(THE INPUT begins)

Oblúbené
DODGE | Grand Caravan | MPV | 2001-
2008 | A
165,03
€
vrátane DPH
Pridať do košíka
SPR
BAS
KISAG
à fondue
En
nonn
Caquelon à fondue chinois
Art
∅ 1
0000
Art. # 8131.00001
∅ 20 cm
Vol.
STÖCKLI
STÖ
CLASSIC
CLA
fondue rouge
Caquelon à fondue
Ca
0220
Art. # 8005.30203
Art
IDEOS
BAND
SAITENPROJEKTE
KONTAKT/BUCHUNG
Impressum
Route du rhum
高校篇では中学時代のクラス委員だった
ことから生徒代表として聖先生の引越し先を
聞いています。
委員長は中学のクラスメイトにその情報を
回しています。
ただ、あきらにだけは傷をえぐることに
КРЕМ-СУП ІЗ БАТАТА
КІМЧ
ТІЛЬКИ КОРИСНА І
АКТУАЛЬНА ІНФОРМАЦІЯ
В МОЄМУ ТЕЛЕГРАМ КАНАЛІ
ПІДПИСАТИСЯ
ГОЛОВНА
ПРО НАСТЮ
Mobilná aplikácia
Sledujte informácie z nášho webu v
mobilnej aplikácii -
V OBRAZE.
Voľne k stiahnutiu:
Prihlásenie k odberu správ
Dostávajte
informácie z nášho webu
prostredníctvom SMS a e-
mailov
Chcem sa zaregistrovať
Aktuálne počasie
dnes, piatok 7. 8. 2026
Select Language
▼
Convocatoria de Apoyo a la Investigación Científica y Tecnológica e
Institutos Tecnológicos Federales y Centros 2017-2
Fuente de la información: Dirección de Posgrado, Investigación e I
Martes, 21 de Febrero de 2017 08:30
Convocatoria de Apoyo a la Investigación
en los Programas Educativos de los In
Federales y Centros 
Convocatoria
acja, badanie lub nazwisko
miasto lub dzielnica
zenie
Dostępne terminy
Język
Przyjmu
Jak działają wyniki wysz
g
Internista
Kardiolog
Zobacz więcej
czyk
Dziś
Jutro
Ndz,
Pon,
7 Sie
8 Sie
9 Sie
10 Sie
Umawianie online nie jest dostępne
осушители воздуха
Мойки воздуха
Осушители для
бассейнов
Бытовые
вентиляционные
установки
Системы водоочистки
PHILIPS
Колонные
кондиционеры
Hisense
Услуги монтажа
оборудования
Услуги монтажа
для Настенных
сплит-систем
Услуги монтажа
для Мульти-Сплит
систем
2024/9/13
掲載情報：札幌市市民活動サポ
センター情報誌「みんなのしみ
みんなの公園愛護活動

(THE INPUT ends)
(THE INPUT begins)

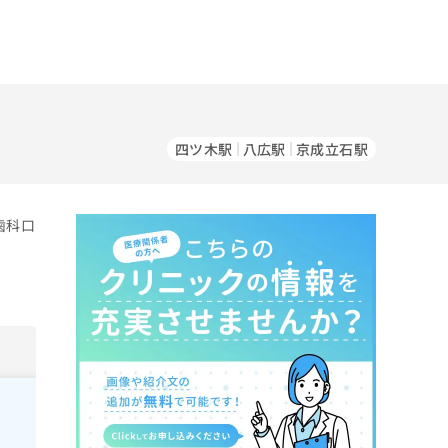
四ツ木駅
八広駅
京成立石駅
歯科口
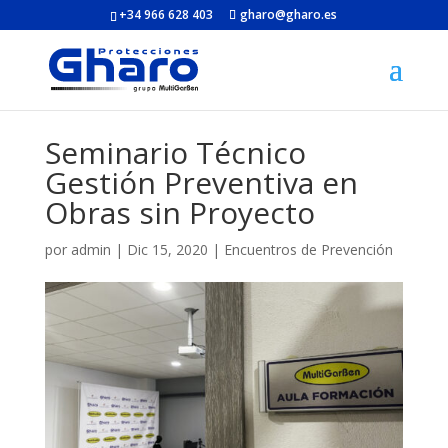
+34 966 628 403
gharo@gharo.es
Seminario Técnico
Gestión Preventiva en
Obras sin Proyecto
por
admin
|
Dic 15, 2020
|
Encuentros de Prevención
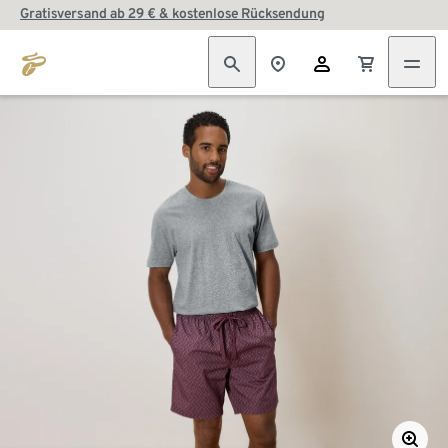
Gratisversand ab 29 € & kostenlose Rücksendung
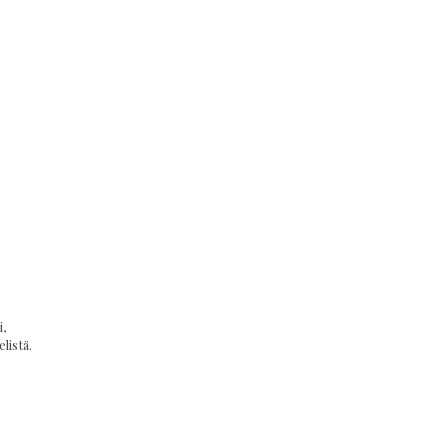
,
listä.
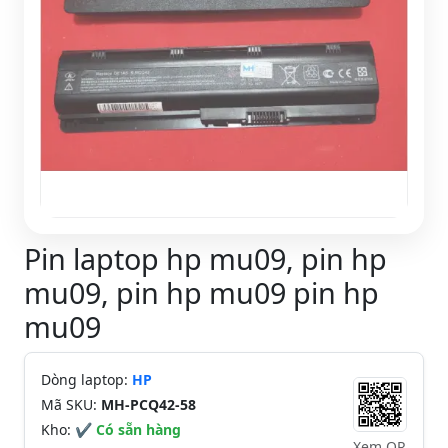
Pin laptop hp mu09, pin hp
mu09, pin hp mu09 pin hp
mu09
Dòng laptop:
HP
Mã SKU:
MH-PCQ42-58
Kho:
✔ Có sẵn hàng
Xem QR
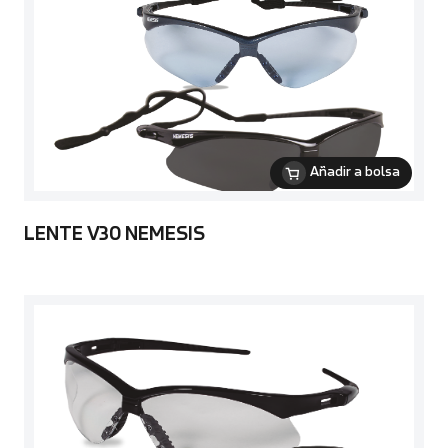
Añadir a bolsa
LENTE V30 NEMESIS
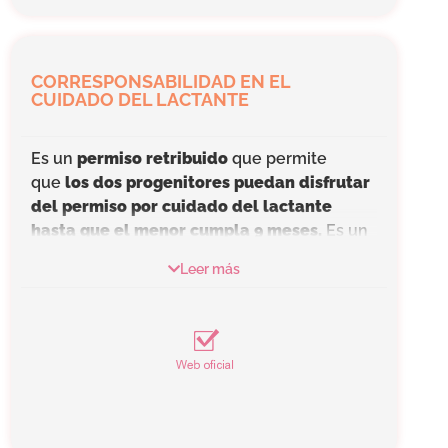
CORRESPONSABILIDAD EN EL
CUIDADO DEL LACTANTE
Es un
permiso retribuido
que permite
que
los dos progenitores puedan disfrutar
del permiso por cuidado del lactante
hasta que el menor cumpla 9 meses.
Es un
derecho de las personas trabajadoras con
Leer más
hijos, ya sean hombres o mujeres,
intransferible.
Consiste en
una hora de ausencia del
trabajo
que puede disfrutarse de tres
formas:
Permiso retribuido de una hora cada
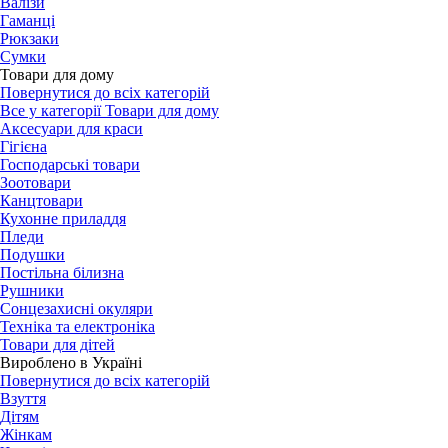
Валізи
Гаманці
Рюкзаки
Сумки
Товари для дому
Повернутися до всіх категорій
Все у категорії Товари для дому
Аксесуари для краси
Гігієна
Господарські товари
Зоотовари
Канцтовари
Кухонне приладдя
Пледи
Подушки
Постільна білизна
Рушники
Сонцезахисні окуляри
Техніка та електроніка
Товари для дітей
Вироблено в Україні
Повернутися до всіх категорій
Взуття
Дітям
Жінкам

(THE INPUT ends)
(THE INPUT begins)

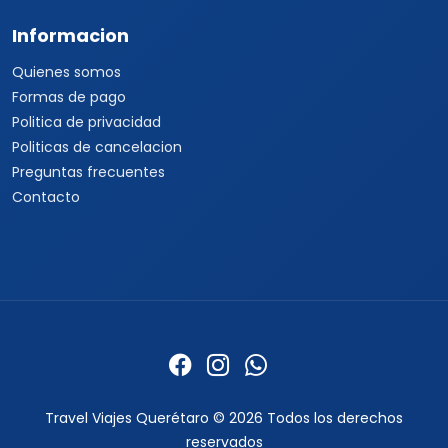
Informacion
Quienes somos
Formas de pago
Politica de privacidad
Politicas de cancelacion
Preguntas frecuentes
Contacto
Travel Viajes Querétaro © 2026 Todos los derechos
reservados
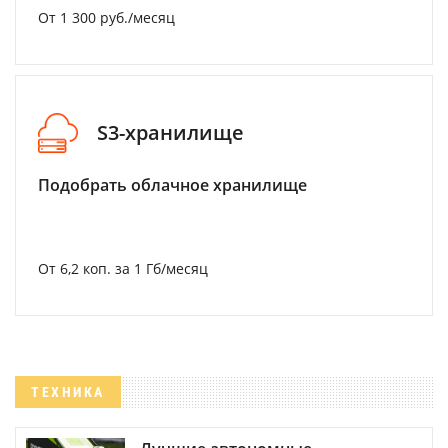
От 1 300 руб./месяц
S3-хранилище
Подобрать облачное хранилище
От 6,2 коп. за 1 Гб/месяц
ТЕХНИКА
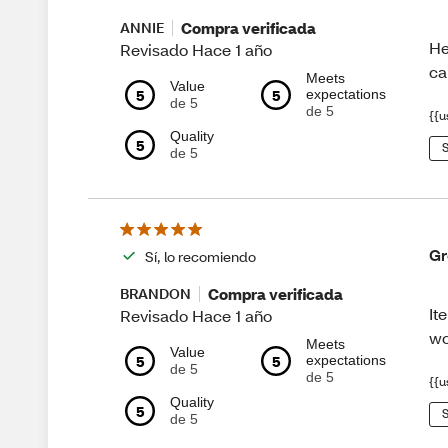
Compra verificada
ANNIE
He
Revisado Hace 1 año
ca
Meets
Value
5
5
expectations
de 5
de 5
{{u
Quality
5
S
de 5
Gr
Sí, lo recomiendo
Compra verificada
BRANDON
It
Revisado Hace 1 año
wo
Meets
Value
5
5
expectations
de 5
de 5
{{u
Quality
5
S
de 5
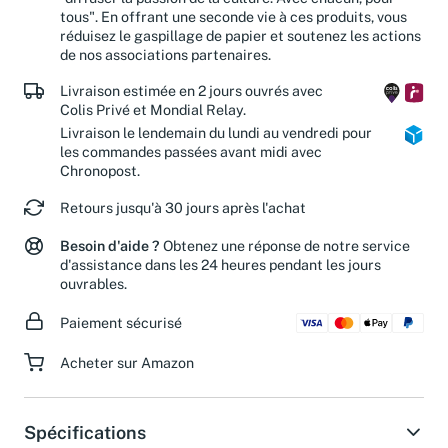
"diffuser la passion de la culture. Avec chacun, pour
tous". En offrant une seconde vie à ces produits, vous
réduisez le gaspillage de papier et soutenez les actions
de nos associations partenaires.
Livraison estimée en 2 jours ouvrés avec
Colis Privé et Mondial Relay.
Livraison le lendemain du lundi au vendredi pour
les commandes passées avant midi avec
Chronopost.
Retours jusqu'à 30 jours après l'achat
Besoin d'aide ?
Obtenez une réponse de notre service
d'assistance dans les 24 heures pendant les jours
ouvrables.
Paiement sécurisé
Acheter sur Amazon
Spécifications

(THE INPUT ends)

▶ BRIEF
Pull out every line of the records that contains the word "месяц".

▶ THE COMPLETED TASK
От 1 300 руб./месяц
От 6,2 коп. за 1 Гб/месяц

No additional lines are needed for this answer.